O diretor estreante Sharan Sharma converte a história de uma jovem enfrentando inúmeros preconceitos dentro da Força Aérea numa fábula universal sobre a superação de adversidades através da meritocracia. A imagem adota um teor de conto de fadas, muito próximo dos filmes familiares da Disney. Saxena (Janhvi Kapoor) é descrita como uma criança obcecada por aviões: desde pequena, ela sonha em pilotar, desenha aviões, fica embasbacada dentro de uma aeronave. A música de fantasia orna cada uma destas cenas, junto de uma iluminação tão preciosista que beira o irreal. Desenha-se a tese da criança predestinada, movida por um ímpeto único – em outras palavras, trabalha-se com a noção de destino. Ela se torna a única escolhida entre centenas de candidatas (em partes, graças à ignorância sobre política nacional), a figura que dribla as regras por ser mais baixa que a altura mínima permitida. “Quando Deus escolhe alguém para pilotar um avião, quem somos nós para rejeitá-la?”, admite o oficial do processo de admissão. Pronto: Saxena foi escolhida por Deus. O instante em que a jovem piloto é convocada para atuar na Guerra de Cargil, em 1999, combina câmera lenta, trilha sonora grandiloquente e a mulher correndo sozinha contra o pôr do sol, até o fundo de um galpão gigantesco. Ela não se diferencia tanto de uma Capitã Marvel prestes a salvar o mundo.
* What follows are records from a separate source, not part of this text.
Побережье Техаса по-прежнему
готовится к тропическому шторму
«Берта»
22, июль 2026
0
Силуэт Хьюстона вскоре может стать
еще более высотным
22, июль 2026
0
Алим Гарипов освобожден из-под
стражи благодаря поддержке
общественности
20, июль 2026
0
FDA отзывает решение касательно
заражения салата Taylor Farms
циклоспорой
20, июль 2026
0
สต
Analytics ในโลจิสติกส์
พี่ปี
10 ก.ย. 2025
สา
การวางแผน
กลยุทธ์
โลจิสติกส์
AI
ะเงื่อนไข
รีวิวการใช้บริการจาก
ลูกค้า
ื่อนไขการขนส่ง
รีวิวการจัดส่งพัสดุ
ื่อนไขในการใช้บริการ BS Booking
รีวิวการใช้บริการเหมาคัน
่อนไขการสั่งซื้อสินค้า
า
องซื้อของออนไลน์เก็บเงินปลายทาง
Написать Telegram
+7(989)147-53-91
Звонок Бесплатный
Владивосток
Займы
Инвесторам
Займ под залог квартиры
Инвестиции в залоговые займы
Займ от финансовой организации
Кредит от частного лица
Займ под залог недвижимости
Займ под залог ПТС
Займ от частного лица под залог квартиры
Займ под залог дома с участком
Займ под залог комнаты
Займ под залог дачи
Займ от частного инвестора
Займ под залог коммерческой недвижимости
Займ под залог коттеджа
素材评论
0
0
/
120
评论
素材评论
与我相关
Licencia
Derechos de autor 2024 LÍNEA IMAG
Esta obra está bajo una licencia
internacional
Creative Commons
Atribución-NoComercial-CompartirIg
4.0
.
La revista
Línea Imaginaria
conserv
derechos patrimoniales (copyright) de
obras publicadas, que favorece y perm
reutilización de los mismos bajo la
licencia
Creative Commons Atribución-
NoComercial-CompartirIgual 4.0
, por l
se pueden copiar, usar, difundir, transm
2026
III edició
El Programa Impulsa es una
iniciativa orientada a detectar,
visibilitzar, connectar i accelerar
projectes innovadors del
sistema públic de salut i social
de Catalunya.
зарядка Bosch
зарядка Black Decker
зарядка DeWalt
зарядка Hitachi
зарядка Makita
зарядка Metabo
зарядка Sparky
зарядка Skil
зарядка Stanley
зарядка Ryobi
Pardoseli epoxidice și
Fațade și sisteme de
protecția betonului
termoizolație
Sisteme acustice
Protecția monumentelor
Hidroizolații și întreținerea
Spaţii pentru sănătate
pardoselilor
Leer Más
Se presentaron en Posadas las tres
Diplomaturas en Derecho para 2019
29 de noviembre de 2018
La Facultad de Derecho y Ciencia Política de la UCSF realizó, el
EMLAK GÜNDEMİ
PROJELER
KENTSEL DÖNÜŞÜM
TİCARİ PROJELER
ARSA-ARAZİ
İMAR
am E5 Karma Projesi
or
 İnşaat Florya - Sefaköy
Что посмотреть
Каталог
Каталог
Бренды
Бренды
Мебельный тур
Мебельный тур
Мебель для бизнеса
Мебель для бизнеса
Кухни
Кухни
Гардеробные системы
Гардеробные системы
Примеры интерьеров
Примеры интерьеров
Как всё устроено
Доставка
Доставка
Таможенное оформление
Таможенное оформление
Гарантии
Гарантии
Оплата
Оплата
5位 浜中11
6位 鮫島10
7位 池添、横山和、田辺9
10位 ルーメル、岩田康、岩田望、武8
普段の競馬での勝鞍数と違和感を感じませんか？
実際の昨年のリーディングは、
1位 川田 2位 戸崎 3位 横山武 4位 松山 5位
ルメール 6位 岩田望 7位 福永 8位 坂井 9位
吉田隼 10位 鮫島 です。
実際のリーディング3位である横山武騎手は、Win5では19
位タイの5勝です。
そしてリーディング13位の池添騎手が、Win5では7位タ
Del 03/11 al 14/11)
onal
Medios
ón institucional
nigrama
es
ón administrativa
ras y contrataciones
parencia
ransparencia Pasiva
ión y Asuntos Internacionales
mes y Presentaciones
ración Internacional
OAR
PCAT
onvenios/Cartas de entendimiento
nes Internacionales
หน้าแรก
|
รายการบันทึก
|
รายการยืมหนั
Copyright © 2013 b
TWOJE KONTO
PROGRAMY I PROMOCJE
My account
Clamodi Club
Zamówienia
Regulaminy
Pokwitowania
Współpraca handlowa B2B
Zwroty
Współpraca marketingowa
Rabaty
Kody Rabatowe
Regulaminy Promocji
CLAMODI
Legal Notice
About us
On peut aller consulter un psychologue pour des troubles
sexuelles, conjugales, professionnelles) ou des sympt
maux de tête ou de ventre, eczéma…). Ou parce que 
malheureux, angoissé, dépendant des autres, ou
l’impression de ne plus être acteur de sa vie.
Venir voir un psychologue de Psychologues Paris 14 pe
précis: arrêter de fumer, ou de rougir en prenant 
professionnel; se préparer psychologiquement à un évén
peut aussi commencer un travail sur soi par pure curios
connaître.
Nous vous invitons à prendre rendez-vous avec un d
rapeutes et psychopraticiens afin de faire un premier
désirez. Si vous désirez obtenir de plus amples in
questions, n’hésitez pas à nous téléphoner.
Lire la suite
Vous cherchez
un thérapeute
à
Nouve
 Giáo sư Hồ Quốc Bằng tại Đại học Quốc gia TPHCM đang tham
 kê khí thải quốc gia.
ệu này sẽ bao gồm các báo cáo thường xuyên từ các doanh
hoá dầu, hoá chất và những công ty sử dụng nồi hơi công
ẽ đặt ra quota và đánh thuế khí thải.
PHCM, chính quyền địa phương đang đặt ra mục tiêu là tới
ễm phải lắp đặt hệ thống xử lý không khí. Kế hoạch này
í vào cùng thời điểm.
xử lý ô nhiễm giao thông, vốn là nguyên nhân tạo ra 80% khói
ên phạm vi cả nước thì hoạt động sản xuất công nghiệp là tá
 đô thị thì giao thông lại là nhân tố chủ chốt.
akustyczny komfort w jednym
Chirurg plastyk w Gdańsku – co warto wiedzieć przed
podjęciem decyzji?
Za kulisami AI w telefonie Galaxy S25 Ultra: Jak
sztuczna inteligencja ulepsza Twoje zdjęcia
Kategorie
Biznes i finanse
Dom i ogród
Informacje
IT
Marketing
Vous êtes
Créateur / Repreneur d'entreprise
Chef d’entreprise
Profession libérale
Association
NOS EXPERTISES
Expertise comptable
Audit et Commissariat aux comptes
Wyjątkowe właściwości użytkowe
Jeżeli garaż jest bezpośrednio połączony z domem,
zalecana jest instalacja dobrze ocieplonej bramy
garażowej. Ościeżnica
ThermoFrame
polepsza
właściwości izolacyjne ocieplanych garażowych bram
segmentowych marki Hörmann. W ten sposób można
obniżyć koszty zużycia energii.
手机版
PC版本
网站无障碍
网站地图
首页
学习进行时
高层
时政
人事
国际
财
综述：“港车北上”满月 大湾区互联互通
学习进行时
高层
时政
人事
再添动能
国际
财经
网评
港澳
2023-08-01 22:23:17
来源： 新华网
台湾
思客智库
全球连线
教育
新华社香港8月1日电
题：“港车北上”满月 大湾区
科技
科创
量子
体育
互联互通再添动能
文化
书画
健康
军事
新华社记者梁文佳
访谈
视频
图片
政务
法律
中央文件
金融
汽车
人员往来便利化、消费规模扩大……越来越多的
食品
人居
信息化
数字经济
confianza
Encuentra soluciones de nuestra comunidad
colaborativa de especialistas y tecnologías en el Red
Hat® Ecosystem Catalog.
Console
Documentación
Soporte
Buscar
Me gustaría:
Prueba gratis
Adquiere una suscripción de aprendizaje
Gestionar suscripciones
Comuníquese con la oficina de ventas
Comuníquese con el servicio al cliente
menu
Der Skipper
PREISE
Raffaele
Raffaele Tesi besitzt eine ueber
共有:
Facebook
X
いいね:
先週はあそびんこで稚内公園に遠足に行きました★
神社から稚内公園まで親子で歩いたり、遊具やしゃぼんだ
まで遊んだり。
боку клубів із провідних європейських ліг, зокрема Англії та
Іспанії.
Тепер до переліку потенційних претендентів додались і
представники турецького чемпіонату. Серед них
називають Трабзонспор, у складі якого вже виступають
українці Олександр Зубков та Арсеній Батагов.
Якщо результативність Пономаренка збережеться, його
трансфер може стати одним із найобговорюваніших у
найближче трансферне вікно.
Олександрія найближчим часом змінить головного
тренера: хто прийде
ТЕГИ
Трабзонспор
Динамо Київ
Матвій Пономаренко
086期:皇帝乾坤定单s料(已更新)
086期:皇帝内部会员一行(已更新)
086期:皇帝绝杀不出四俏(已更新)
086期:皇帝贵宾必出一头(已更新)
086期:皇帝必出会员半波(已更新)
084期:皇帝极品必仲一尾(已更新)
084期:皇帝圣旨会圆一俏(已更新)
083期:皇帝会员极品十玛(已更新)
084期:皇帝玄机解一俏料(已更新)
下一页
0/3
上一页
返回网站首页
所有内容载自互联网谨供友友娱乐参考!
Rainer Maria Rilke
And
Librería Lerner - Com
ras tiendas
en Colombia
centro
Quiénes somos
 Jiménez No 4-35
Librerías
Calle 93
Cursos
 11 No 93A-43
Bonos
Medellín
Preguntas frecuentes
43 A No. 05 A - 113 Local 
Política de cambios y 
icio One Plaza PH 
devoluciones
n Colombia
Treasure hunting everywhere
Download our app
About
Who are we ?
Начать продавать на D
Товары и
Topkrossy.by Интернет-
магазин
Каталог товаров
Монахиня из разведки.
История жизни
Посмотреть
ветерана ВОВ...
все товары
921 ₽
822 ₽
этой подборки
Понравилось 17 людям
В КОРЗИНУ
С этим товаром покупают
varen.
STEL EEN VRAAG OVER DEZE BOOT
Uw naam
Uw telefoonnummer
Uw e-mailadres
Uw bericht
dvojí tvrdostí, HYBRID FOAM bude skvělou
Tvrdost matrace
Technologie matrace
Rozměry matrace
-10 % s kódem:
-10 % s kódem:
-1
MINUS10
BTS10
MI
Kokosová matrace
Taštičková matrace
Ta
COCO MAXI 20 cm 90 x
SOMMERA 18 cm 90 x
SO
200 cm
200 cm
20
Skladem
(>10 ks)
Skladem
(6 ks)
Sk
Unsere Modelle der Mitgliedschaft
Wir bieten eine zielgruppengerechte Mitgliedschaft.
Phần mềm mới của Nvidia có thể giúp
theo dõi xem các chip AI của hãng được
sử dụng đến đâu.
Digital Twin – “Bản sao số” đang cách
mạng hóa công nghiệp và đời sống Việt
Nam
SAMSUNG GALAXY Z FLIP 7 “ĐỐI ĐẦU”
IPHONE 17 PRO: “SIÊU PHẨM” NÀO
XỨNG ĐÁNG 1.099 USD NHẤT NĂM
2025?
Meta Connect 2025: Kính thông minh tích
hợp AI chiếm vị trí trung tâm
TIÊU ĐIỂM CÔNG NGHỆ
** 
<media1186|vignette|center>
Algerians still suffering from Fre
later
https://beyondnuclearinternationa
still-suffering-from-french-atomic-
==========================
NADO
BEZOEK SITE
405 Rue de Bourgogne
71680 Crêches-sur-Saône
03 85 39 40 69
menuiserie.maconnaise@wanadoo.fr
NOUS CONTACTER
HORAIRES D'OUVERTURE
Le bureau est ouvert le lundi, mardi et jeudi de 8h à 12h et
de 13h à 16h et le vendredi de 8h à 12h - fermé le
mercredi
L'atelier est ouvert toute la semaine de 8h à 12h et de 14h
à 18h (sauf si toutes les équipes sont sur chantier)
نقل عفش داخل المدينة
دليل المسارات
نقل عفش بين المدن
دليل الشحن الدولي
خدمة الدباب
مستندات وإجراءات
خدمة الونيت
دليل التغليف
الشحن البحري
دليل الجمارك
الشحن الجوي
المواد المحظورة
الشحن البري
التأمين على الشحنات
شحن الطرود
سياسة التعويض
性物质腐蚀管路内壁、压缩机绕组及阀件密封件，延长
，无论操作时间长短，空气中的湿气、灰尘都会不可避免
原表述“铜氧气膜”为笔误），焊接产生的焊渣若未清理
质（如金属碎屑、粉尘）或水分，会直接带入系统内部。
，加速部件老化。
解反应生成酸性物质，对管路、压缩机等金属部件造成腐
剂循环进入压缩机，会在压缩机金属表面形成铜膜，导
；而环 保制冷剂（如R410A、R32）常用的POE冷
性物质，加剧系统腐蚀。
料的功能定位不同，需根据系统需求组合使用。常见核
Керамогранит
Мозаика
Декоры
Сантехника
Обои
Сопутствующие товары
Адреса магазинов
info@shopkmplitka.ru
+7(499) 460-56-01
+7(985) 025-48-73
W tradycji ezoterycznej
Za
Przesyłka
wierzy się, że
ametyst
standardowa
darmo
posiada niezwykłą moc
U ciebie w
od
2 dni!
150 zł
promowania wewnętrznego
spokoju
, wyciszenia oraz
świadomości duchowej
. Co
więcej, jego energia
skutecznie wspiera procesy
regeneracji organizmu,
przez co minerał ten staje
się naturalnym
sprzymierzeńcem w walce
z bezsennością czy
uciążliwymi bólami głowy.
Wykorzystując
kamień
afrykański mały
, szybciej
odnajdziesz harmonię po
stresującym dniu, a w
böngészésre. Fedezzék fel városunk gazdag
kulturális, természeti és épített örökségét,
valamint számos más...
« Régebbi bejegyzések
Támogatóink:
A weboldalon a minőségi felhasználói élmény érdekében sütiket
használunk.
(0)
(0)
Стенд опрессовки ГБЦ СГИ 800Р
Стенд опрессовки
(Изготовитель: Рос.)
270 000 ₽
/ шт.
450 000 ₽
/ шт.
Segue-se uma demonstração do machismo que a jovem precisou enfrentar. Parte considerável da trama se concentra na rotina de humilhações, grosserias e brutalidades às quais foi submetida. Sharma acredita que sua heroína se torna ainda mais virtuosa por ter sofrido tanto. Há um caráter perverso na admiração da dor alheia, ou ainda na transformação de um caso excepcional numa lição de vida à altura de todos. Assim como nos programas vespertinos de televisão, onde se aplaudem vítimas de câncer, ou na famosa campanha de George W. Bush, quando ele aplaudiu efusivamente a eleitora que precisava de três trabalhos para sobreviver, A Tenente de Cargil acredita que a tortura psicológica e o assédio moral acabam sendo benéficos, porque fizeram de Saxena uma mulher ainda mais resistente e virtuosa. “Há males que vêm para bem”, poderia dizer o filme. Ao invés de enxergar o inóspito ambiente das forças aéreas com repulsa, a direção encontra neste cenário uma oportunidade ainda mais preciosa para a personagem provar o seu valor. De certo modo, tolera o preconceito por acreditar que a protagonista era capaz de superá-lo. “Deus não dá um fardo maior do que você pode suportar”, diria a leitura cristã. Ao final, a protagonista merece este sofrimento, colocado em seu destino. Há algo mais impiedoso que transformar a adversidade num presente do destino?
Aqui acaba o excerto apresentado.